■ **TASK OBJECTIVE**
When transcribing the entries, keep each one exactly as it is.

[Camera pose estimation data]
--- START ---
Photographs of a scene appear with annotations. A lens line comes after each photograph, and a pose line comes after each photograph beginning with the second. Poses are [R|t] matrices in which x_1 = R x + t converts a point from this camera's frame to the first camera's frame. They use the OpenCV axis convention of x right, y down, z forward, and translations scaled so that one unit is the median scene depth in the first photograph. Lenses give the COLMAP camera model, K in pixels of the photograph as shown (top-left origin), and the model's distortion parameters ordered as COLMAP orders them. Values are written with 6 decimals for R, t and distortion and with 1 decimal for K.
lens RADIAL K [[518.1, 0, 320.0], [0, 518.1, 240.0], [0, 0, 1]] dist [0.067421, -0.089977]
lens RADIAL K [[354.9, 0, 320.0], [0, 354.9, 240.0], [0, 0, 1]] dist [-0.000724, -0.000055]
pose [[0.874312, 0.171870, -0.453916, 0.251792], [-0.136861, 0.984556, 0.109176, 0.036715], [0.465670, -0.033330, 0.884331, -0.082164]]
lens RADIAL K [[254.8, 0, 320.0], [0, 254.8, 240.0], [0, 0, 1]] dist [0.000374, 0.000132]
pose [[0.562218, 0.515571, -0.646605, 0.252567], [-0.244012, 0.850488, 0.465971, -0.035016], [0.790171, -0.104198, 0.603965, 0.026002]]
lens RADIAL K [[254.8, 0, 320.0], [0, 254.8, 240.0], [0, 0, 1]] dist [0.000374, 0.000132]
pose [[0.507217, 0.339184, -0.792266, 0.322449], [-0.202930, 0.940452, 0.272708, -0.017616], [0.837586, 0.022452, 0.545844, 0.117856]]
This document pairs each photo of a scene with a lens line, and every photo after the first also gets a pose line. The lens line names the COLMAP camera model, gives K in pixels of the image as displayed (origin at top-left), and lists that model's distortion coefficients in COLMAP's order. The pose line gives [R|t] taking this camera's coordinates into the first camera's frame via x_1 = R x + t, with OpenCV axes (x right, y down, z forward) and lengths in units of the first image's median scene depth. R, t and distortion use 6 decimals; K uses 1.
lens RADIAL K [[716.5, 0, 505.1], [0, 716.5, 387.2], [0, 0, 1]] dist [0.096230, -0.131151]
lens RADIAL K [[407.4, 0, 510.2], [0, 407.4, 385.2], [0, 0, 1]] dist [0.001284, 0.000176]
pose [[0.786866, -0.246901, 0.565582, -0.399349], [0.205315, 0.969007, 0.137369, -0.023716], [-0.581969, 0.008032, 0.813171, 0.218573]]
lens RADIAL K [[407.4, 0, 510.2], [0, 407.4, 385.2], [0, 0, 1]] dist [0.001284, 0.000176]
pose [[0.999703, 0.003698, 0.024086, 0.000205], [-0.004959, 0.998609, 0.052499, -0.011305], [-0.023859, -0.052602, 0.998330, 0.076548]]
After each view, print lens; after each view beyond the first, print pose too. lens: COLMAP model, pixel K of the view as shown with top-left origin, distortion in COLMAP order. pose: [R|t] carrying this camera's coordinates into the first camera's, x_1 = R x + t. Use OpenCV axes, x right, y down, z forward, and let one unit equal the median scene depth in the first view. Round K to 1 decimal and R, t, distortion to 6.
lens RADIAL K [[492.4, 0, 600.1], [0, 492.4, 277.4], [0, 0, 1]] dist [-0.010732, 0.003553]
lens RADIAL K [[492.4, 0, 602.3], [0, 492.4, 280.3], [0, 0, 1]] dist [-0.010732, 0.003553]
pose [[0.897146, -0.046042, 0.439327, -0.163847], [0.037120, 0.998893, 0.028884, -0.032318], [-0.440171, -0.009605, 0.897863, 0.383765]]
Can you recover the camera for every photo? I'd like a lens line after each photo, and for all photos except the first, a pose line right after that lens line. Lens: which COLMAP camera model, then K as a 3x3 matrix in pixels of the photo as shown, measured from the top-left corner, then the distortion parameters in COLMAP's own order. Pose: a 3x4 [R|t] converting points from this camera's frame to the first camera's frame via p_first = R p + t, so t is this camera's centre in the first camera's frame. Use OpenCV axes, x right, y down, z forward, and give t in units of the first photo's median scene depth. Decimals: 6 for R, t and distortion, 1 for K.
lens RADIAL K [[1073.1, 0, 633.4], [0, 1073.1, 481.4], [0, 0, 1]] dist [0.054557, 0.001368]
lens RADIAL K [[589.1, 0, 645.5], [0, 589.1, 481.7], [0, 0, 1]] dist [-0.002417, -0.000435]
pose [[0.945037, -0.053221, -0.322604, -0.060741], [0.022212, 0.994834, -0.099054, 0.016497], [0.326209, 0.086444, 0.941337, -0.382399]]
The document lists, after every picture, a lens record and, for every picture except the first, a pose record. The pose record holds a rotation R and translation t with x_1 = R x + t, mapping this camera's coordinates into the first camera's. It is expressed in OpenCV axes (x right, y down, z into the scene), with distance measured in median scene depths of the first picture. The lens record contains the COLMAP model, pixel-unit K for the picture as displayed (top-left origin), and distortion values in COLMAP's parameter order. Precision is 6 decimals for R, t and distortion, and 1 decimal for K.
--- END ---
■ **SOLUTION**
Photographs of a scene appear with annotations. A lens line comes after each photograph, and a pose line comes after each photograph beginning with the second. Poses are [R|t] matrices in which x_1 = R x + t converts a point from this camera's frame to the first camera's frame. They use the OpenCV axis convention of x right, y down, z forward, and translations scaled so that one unit is the median scene depth in the first photograph. Lenses give the COLMAP camera model, K in pixels of the photograph as shown (top-left origin), and the model's distortion parameters ordered as COLMAP orders them. Values are written with 6 decimals for R, t and distortion and with 1 decimal for K.
lens RADIAL K [[518.1, 0, 320.0], [0, 518.1, 240.0], [0, 0, 1]] dist [0.067421, -0.089977]
lens RADIAL K [[354.9, 0, 320.0], [0, 354.9, 240.0], [0, 0, 1]] dist [-0.000724, -0.000055]
pose [[0.874312, 0.171870, -0.453916, 0.251792], [-0.136861, 0.984556, 0.109176, 0.036715], [0.465670, -0.033330, 0.884331, -0.082164]]
lens RADIAL K [[254.8, 0, 320.0], [0, 254.8, 240.0], [0, 0, 1]] dist [0.000374, 0.000132]
pose [[0.562218, 0.515571, -0.646605, 0.252567], [-0.244012, 0.850488, 0.465971, -0.035016], [0.790171, -0.104198, 0.603965, 0.026002]]
lens RADIAL K [[254.8, 0, 320.0], [0, 254.8, 240.0], [0, 0, 1]] dist [0.000374, 0.000132]
pose [[0.507217, 0.339184, -0.792266, 0.322449], [-0.202930, 0.940452, 0.272708, -0.017616], [0.837586, 0.022452, 0.545844, 0.117856]]
This document pairs each photo of a scene with a lens line, and every photo after the first also gets a pose line. The lens line names the COLMAP camera model, gives K in pixels of the image as displayed (origin at top-left), and lists that model's distortion coefficients in COLMAP's order. The pose line gives [R|t] taking this camera's coordinates into the first camera's frame via x_1 = R x + t, with OpenCV axes (x right, y down, z forward) and lengths in units of the first image's median scene depth. R, t and distortion use 6 decimals; K uses 1.
lens RADIAL K [[716.5, 0, 505.1], [0, 716.5, 387.2], [0, 0, 1]] dist [0.096230, -0.131151]
lens RADIAL K [[407.4, 0, 510.2], [0, 407.4, 385.2], [0, 0, 1]] dist [0.001284, 0.000176]
pose [[0.786866, -0.246901, 0.565582, -0.399349], [0.205315, 0.969007, 0.137369, -0.023716], [-0.581969, 0.008032, 0.813171, 0.218573]]
lens RADIAL K [[407.4, 0, 510.2], [0, 407.4, 385.2], [0, 0, 1]] dist [0.001284, 0.000176]
pose [[0.999703, 0.003698, 0.024086, 0.000205], [-0.004959, 0.998609, 0.052499, -0.011305], [-0.023859, -0.052602, 0.998330, 0.076548]]
After each view, print lens; after each view beyond the first, print pose too. lens: COLMAP model, pixel K of the view as shown with top-left origin, distortion in COLMAP order. pose: [R|t] carrying this camera's coordinates into the first camera's, x_1 = R x + t. Use OpenCV axes, x right, y down, z forward, and let one unit equal the median scene depth in the first view. Round K to 1 decimal and R, t, distortion to 6.
lens RADIAL K [[492.4, 0, 600.1], [0, 492.4, 277.4], [0, 0, 1]] dist [-0.010732, 0.003553]
lens RADIAL K [[492.4, 0, 602.3], [0, 492.4, 280.3], [0, 0, 1]] dist [-0.010732, 0.003553]
pose [[0.897146, -0.046042, 0.439327, -0.163847], [0.037120, 0.998893, 0.028884, -0.032318], [-0.440171, -0.009605, 0.897863, 0.383765]]
Can you recover the camera for every photo? I'd like a lens line after each photo, and for all photos except the first, a pose line right after that lens line. Lens: which COLMAP camera model, then K as a 3x3 matrix in pixels of the photo as shown, measured from the top-left corner, then the distortion parameters in COLMAP's own order. Pose: a 3x4 [R|t] converting points from this camera's frame to the first camera's frame via p_first = R p + t, so t is this camera's centre in the first camera's frame. Use OpenCV axes, x right, y down, z forward, and give t in units of the first photo's median scene depth. Decimals: 6 for R, t and distortion, 1 for K.
lens RADIAL K [[1073.1, 0, 633.4], [0, 1073.1, 481.4], [0, 0, 1]] dist [0.054557, 0.001368]
lens RADIAL K [[589.1, 0, 645.5], [0, 589.1, 481.7], [0, 0, 1]] dist [-0.002417, -0.000435]
pose [[0.945037, -0.053221, -0.322604, -0.060741], [0.022212, 0.994834, -0.099054, 0.016497], [0.326209, 0.086444, 0.941337, -0.382399]]
The document lists, after every picture, a lens record and, for every picture except the first, a pose record. The pose record holds a rotation R and translation t with x_1 = R x + t, mapping this camera's coordinates into the first camera's. It is expressed in OpenCV axes (x right, y down, z into the scene), with distance measured in median scene depths of the first picture. The lens record contains the COLMAP model, pixel-unit K for the picture as displayed (top-left origin), and distortion values in COLMAP's parameter order. Precision is 6 decimals for R, t and distortion, and 1 decimal for K.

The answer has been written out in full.